(Document excerpt)

Perhaps Fleetwood’s pragmatism, as well as her technique, stem partly from the fact that she was an early starter: her first professional job was for the Royal Shakespeare Company at the age of 12. Her family are from Liverpool. “We’re all Scousers,” she says lapsing into a Mersey accent, “so there’s a sort of performative element to everything.”
Her father was a farm manager, her mother a nurse and her elder sister, Marion, is a musician. Kate was born in Cirencester in 1972, and soon after the Fleetwoods moved to Stratford-upon-Avon. There she had her first experience of theatre, standing at the back with her dad and sister to watch Paola Dionisotti and Jonathan Pryce in The Taming of The Shrew. “I got the bug, and did loads of school plays,” she says, and then her mum spotted an ad in the Stratford Herald. The RSC was holding auditions to find community actors for a project at the Other Place: a double bill of promenade dramas about local working people during the First World War. The Dillen and Mary: After the Queen. In a state of high excitement, Fleetwood auditioned, and bagged the role of little Mary, with Peggy Mount playing her older counterpart.
It was a pretty auspicious debut. Barry Kyle directed and his assistant was Roger Michell, who is now a good friend, while Ron Cook played her dad. Fleetwood went on to play Mustardseed in Bill Alexander’s production of A Midsummer Night’s Dream the following season, which brought her into contact with actors including Tom Mannion, Pete Postlethwaite, Jane Horrocks, Niamh Cusack, Janet McTeer and Joely Richardson. “And that was it,” she says. “I knew what I wanted to do with my life. No question.”
She took up a place reading drama at Exeter University, but found to her disappointment that there was no vocational element. “So I thought when I finished there I might just do two years at Webber Douglas or something, but I didn’t have any money. I was filling out my application forms for drama school, thinking, I can’t even afford to get to London, let alone pay the audition fee.”
Fortunately, John Retallack of Oxford Stage Company – coincidentally, the company that her husband would later reinvent and revitalise as Headlong – had seen a first-year production at the university, and Fleetwood stood out; just as she was in the throes of her finals, he offered her a job. It was a commedia dell’arte piece that capitalised on her love of physical performance, followed by a staging of Twelfth Night. Her portrayal of Viola brought her an agent, and her career began to take off.
She met Goold at an audition for Romeo and Juliet, which he directed at Greenwich Theatre before taking it on tour. He’d seen her in the OSC’s Mistero Buffo, by Dario Fo, but they had never actually met. He cast her as Juliet, and, as she puts it: “We worked together, and then we got together.”

(End Document excerpt)
(Record extracts)

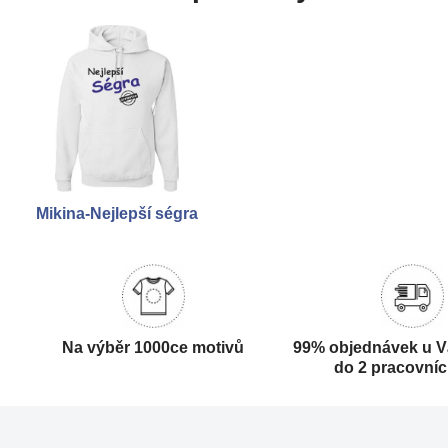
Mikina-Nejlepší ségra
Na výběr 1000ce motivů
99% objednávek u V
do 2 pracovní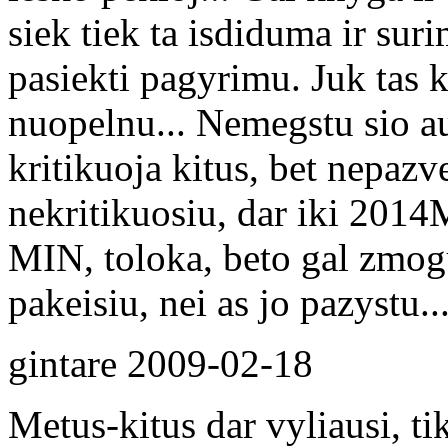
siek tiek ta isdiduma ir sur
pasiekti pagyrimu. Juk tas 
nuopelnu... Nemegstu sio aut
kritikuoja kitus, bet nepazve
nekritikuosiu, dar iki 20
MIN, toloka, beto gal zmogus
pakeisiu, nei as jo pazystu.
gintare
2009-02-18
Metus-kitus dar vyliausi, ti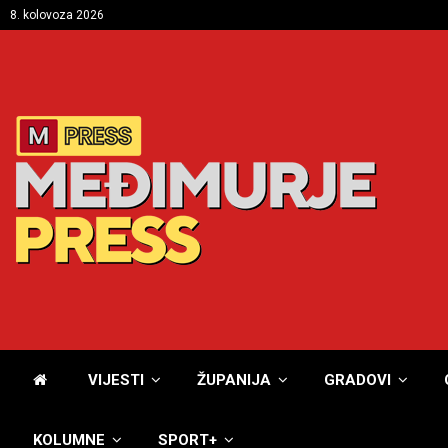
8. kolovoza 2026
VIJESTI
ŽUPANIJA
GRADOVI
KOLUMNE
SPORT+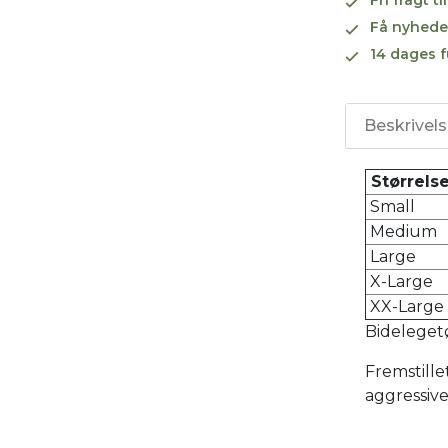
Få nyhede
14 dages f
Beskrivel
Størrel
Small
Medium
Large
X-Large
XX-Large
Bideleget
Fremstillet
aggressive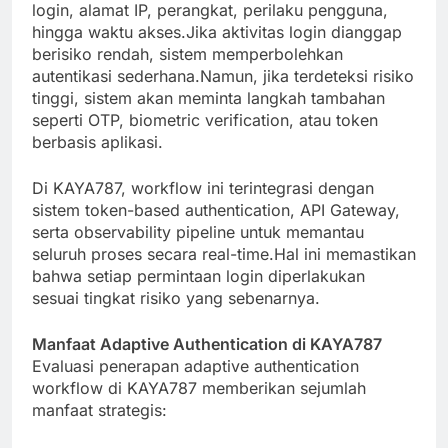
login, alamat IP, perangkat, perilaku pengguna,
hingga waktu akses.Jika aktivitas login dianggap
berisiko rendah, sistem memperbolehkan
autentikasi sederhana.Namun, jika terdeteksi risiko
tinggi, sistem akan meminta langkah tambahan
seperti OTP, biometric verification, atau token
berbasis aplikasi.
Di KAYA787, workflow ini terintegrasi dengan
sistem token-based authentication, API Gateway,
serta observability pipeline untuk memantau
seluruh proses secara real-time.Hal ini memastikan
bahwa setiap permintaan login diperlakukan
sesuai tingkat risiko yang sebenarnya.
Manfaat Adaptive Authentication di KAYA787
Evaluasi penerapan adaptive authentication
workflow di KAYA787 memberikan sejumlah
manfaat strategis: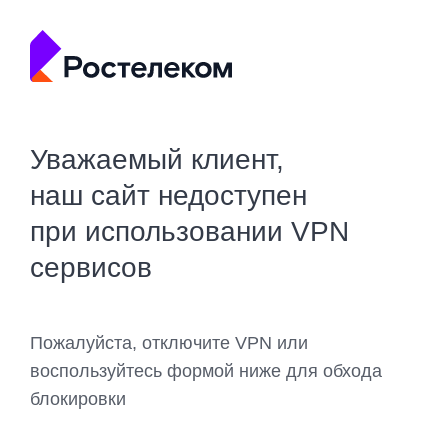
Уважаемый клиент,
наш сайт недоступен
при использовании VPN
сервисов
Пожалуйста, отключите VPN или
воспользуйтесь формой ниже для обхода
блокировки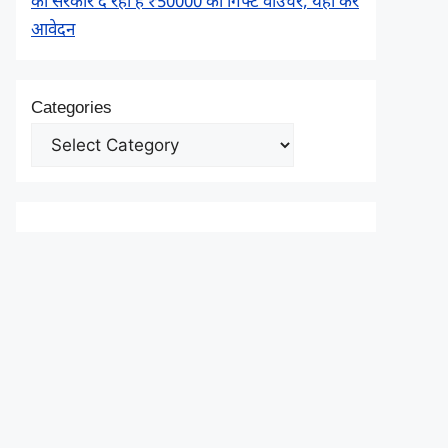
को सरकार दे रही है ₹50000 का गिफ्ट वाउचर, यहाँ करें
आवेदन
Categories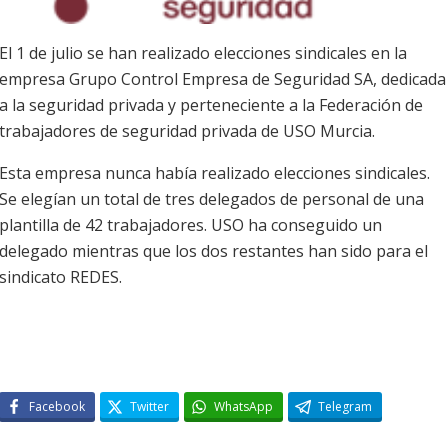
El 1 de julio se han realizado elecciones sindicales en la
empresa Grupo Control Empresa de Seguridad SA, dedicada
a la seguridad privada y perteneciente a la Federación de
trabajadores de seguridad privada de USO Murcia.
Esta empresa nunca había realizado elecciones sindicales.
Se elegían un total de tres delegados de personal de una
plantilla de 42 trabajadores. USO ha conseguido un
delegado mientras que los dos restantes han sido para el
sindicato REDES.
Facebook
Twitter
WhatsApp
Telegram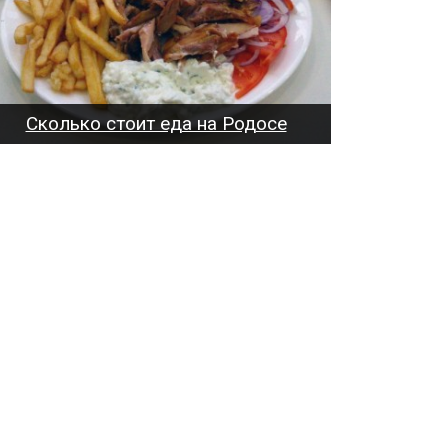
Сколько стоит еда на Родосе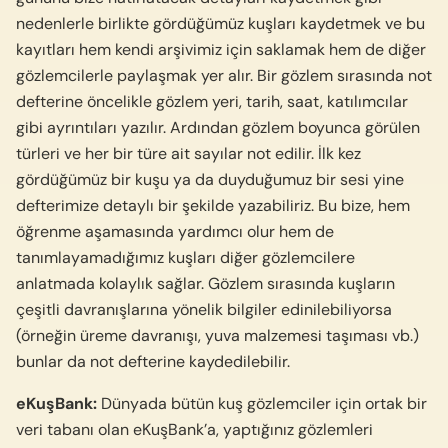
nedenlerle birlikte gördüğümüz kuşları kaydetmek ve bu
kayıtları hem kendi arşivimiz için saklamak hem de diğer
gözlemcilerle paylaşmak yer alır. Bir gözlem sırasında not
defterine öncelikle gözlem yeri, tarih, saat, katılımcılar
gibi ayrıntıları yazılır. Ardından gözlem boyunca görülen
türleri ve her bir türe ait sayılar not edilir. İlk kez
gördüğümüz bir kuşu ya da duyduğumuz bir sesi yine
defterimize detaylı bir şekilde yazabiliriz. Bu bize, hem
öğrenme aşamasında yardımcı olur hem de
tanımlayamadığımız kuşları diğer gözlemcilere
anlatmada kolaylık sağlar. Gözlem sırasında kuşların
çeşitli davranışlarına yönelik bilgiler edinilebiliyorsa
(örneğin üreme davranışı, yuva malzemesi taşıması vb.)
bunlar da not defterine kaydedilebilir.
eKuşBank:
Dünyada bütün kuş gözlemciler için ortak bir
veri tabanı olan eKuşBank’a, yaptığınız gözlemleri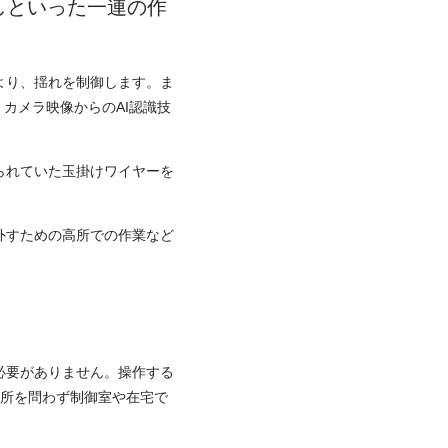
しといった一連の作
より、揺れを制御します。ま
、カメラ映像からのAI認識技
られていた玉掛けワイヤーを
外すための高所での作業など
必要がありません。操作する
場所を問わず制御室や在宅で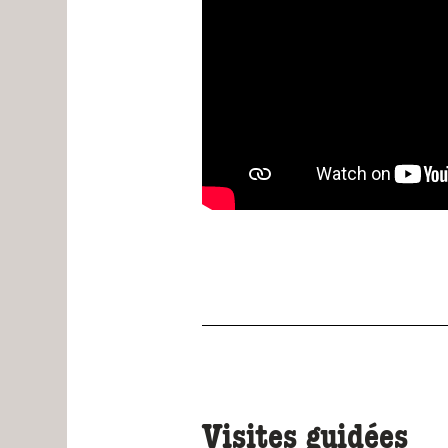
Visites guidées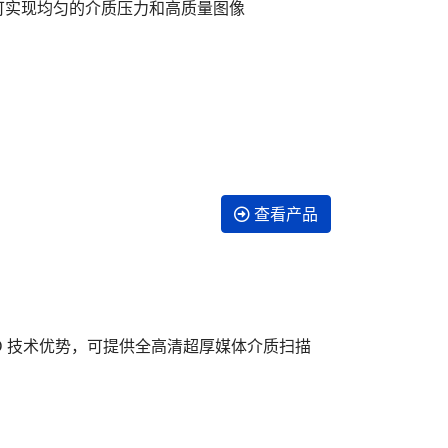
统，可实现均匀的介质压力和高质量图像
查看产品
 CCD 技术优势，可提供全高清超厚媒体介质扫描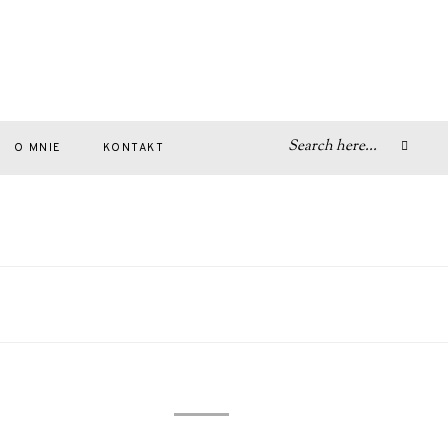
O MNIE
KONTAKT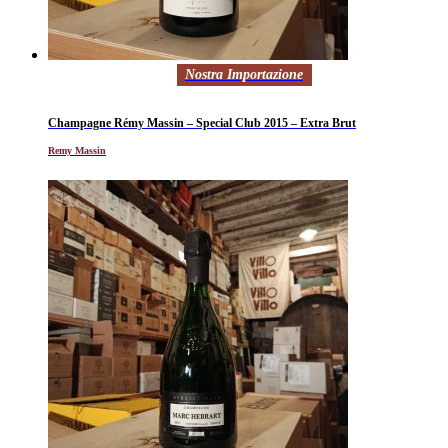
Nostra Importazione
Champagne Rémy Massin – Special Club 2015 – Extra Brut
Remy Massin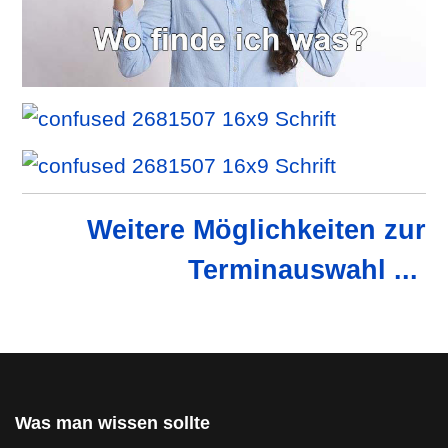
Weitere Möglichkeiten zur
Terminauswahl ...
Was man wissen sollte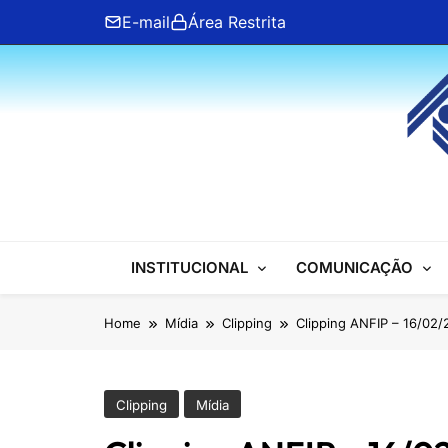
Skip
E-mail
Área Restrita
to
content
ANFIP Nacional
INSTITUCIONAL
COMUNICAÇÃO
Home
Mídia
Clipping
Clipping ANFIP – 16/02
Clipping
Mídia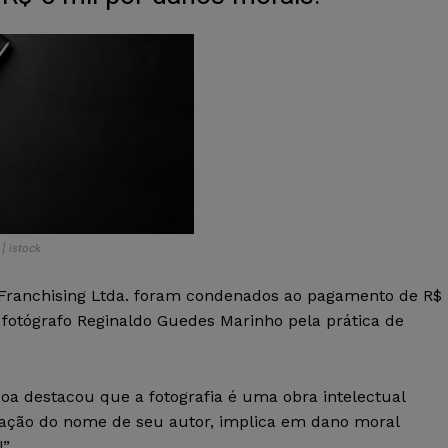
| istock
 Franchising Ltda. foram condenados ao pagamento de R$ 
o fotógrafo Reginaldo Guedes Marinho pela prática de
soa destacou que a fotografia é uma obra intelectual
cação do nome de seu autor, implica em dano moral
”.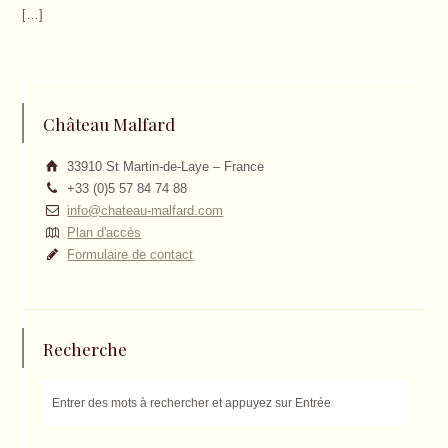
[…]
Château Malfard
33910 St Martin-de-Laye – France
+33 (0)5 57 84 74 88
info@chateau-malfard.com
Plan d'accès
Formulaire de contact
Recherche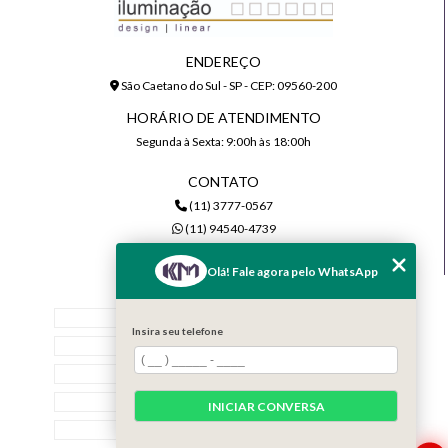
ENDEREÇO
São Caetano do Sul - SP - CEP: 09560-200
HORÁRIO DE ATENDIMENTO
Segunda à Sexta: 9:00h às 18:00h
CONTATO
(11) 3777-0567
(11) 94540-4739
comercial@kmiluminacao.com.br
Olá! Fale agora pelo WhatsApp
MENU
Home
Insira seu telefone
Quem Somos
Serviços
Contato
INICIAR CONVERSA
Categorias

(End Record extracts)

__Problems and tasks__:
- A) Answer these about the Kate Fleetwood profile:
(i) At what age did Fleetwood get her first professional job?
(ii) Who played her dad in that first production?
(iii) Which role did she play in Twelfth Night?
- B) Continue the Kate Fleetwood profile, picking up right after its final sentence.

__Replies__:
- A)
(i) 12
(ii) Ron Cook
(iii) Viola

- B)
They were just 24, “so, we’ve been together 20 years. Crazy.” Their professional relationship works, Fleetwood insists, because there’s nothing complicated about working together. “He’s just brilliant,” she shrugs. “He’s such a brilliant director. Clever, funny, and he knows how to make a company – that’s really important, the chemistry.
“Rupert always puts a bunch of really nice people together. There’s always laughter. He’s quite serious, but he’s also got a big sense of humour. And he just likes being surrounded by great people, he’s a collaborator. And that’s attractive, to see someone who’s really good at what they do.”
Read our 2016 interview with Rupert Goold
Does she ever disagree with his choices, and feel like saying so? “No, I don’t, genuinely,” she says. “I mean, he’ll ask my opinion, but we’re never at loggerheads about anything. He knows my taste, and I know his. We just know each other so well; you know, 20 years, two kids. But we do like talking about work, we talk about it all the time.”
At the start, Fleetwood says, “we had nothing. We really didn’t know where we were going to go, or how it would work out. But we had a lot of faith in each other. There were times when we were going to go bankrupt, and we thought we’d have to give up – it hasn’t always been good. I mean it’s always been exciting, but in the first 10, 12 years, when you’re skint and you’re working hundreds of other jobs, and he’s teaching…”
She changes tack: “So I was sitting on the stage in tech today thinking: ‘I can’t believe I’m doing this.’ When you’re 24, you never think you’re going to be playing a lead at the National. I always say to young actors: ‘Just keep going, and try everything.’ The more versatile you can be, the more chance you have of longevity. You always want to keep something up your sleeve. That’s a good reason not to be too famous.”
There’s certainly nothing of the fame-hungry diva about Fleetwood. She says she’s “rubbish” at networking and, when walking one glamorous red carpet, demonstrated her glorious down-to-earth approach – when asked for her must-have beauty product, she gave the refreshing response: “Sudocrem.”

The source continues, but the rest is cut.